((

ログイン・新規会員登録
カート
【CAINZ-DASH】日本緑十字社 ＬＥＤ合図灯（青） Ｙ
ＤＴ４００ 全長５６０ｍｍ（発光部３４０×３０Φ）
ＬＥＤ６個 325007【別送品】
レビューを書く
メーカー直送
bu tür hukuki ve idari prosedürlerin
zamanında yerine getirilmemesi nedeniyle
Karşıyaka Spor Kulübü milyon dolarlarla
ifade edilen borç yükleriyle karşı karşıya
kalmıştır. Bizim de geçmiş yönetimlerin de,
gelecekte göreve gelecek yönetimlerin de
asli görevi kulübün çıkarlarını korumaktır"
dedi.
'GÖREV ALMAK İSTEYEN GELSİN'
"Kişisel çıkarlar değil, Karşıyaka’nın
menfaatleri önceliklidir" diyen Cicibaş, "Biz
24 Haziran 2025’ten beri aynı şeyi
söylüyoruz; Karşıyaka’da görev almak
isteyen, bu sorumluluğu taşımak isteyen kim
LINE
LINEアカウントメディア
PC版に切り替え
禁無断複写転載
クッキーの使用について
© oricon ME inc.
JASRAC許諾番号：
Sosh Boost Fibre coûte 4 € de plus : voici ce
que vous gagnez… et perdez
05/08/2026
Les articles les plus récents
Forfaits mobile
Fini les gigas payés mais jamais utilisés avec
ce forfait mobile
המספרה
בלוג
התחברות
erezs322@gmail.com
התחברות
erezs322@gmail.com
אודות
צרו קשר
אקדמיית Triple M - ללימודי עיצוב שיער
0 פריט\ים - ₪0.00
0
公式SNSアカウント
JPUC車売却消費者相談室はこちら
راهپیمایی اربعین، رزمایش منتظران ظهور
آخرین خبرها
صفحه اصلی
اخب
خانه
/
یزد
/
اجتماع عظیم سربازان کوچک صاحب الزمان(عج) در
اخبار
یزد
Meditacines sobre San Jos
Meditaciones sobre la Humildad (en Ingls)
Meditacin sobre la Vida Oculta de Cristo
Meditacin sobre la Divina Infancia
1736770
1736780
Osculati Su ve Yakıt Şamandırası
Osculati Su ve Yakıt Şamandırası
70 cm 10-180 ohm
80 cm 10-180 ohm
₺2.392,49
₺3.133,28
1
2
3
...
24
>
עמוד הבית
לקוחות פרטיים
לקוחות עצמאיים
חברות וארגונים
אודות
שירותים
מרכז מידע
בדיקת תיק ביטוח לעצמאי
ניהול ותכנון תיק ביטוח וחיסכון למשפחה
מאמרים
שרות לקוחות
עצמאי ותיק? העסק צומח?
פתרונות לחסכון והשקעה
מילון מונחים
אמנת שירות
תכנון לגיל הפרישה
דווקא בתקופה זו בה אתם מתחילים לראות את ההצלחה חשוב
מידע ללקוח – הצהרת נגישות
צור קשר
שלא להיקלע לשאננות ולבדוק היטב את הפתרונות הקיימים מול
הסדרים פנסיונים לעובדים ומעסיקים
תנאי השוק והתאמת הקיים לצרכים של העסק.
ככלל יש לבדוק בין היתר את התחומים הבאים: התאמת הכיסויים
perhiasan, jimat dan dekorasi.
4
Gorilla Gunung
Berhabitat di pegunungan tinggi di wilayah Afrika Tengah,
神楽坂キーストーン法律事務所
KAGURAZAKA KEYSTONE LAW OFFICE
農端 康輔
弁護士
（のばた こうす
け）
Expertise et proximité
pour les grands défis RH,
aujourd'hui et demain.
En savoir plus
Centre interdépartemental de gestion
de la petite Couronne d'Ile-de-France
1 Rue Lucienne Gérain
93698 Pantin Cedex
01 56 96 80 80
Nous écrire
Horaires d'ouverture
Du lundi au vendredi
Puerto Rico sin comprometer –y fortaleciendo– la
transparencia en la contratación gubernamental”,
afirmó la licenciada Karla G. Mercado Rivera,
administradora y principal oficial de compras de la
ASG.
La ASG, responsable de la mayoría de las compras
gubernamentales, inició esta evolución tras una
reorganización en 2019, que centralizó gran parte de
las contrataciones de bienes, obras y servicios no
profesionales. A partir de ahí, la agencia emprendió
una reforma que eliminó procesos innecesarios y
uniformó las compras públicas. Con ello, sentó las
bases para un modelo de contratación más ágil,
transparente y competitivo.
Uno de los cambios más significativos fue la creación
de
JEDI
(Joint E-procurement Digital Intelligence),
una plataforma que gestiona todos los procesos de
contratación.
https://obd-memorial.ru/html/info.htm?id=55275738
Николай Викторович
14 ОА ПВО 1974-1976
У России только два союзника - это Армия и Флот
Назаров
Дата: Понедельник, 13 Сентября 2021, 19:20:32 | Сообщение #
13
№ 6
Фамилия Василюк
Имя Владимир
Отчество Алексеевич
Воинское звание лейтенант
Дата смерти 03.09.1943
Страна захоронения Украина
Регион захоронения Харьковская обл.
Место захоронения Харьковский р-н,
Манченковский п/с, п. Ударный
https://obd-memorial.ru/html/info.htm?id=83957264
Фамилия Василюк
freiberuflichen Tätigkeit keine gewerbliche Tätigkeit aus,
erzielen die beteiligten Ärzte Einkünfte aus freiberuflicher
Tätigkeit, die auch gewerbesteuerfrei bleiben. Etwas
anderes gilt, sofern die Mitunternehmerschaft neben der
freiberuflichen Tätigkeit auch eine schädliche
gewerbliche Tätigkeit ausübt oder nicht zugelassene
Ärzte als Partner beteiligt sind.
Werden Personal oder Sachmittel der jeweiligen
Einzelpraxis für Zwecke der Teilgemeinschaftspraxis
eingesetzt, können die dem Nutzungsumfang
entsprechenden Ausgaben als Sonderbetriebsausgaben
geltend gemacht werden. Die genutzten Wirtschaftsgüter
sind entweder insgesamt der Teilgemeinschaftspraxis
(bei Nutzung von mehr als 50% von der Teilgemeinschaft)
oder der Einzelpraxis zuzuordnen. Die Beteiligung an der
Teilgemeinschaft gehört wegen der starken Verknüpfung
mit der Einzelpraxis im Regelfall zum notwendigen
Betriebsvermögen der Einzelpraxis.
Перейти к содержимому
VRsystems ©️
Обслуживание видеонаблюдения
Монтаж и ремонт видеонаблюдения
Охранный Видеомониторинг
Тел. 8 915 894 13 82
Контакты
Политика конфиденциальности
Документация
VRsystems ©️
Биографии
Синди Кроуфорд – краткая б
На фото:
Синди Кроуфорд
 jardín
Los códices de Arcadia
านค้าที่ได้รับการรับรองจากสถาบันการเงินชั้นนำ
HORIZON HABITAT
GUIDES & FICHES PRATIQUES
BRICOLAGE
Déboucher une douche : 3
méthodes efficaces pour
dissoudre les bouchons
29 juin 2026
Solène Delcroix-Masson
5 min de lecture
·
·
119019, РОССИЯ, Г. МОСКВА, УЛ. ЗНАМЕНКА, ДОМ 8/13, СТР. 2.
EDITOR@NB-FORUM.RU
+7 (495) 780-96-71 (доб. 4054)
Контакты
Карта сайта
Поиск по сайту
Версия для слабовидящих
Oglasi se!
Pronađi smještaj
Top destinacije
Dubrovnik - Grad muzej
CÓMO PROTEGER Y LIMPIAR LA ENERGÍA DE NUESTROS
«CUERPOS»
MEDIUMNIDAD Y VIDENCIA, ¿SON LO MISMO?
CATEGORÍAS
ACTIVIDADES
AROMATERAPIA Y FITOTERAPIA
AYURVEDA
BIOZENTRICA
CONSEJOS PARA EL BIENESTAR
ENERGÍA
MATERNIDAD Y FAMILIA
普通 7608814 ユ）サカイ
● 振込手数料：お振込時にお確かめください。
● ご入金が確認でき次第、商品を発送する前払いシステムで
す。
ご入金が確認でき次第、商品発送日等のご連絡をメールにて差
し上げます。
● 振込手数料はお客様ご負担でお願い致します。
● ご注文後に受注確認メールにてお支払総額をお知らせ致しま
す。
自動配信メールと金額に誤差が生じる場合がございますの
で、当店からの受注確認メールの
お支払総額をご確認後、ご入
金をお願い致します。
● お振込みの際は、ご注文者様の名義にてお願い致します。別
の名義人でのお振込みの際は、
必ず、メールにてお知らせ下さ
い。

))

- _Work instruction_
Reproduce verbatim every line from the start of the records through the line containing "Forfaits mobile", both ends included.

- _Exercise answer_
ログイン・新規会員登録
カート
【CAINZ-DASH】日本緑十字社 ＬＥＤ合図灯（青） Ｙ
ＤＴ４００ 全長５６０ｍｍ（発光部３４０×３０Φ）
ＬＥＤ６個 325007【別送品】
レビューを書く
メーカー直送
bu tür hukuki ve idari prosedürlerin
zamanında yerine getirilmemesi nedeniyle
Karşıyaka Spor Kulübü milyon dolarlarla
ifade edilen borç yükleriyle karşı karşıya
kalmıştır. Bizim de geçmiş yönetimlerin de,
gelecekte göreve gelecek yönetimlerin de
asli görevi kulübün çıkarlarını korumaktır"
dedi.
'GÖREV ALMAK İSTEYEN GELSİN'
"Kişisel çıkarlar değil, Karşıyaka’nın
menfaatleri önceliklidir" diyen Cicibaş, "Biz
24 Haziran 2025’ten beri aynı şeyi
söylüyoruz; Karşıyaka’da görev almak
isteyen, bu sorumluluğu taşımak isteyen kim
LINE
LINEアカウントメディア
PC版に切り替え
禁無断複写転載
クッキーの使用について
© oricon ME inc.
JASRAC許諾番号：
Sosh Boost Fibre coûte 4 € de plus : voici ce
que vous gagnez… et perdez
05/08/2026
Les articles les plus récents
Forfaits mobile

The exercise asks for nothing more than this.